You've invested a lot into your home, and re-done the bathroom. The lighting is perfect, and you've got everything lined up, and are looking for the old style traditional appearance of a modern vessel sink vanity to draw the eyes inward and lend a sense of class. Or, perhaps you're not quite there yet, and are looking for ways to solve this problem before you get to installing plumbing fixtures.
The first rule of thumb is to look at lighting in the bathroom; the more natural light, or the more indirect light you have in the bathroom, the more leeway you have in choosing the materials.
As for materials, your choices range from porcelain coated metals to ceramics and tempered glass, to stone and treated metal, and the choices you make will depend on what else you're putting in the bathroom. There are two principles at play here, and you're going to have to decide on what you want for overall aesthetics when choosing the sink.
The first is that the human eye tends to see 'dark' as enclosed. Putting a dark colored vessel sink vanity in a well lit bathroom will cause it to draw the eye; putting a light material in a dark toned bathroom will have the same effect, but the overall bathroom will seem smaller and more enclosed.
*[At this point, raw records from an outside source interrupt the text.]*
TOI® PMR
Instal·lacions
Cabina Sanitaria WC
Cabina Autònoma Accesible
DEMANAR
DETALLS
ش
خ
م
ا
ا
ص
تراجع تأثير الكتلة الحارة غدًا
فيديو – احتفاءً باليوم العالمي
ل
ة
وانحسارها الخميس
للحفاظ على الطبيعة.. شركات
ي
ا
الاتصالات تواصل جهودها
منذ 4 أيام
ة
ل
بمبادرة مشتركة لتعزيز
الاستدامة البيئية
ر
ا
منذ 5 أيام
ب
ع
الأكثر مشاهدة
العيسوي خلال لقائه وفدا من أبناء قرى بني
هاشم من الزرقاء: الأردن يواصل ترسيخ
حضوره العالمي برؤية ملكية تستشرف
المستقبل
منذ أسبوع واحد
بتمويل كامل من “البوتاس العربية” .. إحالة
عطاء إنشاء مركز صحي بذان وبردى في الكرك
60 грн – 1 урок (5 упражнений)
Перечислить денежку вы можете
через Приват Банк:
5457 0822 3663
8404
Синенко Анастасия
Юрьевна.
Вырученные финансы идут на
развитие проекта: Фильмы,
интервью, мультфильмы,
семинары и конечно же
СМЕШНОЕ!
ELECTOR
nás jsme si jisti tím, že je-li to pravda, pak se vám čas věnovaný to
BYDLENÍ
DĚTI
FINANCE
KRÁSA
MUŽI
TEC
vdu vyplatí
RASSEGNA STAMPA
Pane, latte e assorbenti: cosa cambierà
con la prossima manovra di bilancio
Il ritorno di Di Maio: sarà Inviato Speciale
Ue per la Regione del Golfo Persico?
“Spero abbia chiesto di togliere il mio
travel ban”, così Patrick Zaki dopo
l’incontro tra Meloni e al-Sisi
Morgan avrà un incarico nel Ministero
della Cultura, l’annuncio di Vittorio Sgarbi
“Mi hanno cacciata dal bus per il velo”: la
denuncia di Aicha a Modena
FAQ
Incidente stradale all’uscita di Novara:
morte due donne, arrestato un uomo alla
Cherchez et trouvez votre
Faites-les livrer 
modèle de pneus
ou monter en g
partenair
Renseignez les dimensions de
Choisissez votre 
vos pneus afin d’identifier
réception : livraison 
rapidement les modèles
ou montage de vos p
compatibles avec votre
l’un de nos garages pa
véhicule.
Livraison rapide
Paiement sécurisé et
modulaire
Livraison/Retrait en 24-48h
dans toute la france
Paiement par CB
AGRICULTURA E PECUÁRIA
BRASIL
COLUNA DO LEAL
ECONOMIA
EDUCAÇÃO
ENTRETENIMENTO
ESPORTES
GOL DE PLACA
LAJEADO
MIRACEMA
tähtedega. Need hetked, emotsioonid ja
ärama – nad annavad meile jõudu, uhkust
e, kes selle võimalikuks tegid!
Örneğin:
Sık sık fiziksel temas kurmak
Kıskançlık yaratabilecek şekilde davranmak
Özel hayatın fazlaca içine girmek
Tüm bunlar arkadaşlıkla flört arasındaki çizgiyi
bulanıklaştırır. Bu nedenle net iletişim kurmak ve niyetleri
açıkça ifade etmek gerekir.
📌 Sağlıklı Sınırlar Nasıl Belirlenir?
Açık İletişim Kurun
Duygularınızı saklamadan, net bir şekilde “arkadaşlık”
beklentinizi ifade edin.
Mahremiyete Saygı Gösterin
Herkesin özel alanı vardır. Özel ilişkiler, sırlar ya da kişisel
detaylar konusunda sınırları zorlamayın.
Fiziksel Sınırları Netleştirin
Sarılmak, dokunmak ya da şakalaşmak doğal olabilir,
The second is the question of warmth; if your bathroom is made up of wood tones and light colors like oak and birch and light maple, you'll want a basin that works with that, say treated copper or a terra cotta toned ceramic basin. If you've got a bathroom in a modernist style with chrome and black and white, you'll want something from the same palette to work from.
Beyond the issues of aesthetics, you'll need to focus on practicality. Not all vessel sink vanities are, to put it mildly, practical; they're geared for style more than function. One tip we give to home remodelers is the Calvin & Hobbes test: If you had a rambunctious six year old using that sink, how much of a mess would they make every night trying to use it?
Related to practicality issues are the height of the faucet, and how you intend to put the faucet in place; most of the vanity sink vanities you'll find are going to need an extended height faucet to get over the lip of the vessel itself. This can complicate matters if, for example, there's a mirror with cabinetry behind it. They'll also need to be cleaned a bit more rigorously; scrubbing the sink with a toothbrush underneath the lip of the basin may need to become a weekly chore if you want to keep things from growing in them.
Finally, ask your supplier about how easy (or not) it is to treat and handle some of the more exotic materials. Stone is semi-porous, which can result in things like soap becoming embedded in the pores, and changing the finish. Most treated metals may need to be checked for setting up a patina. The easiest to maintain is good old fashioned porcelain coated metal, but the general rule of thumb is that the better it looks, the harder it will be to keep clean.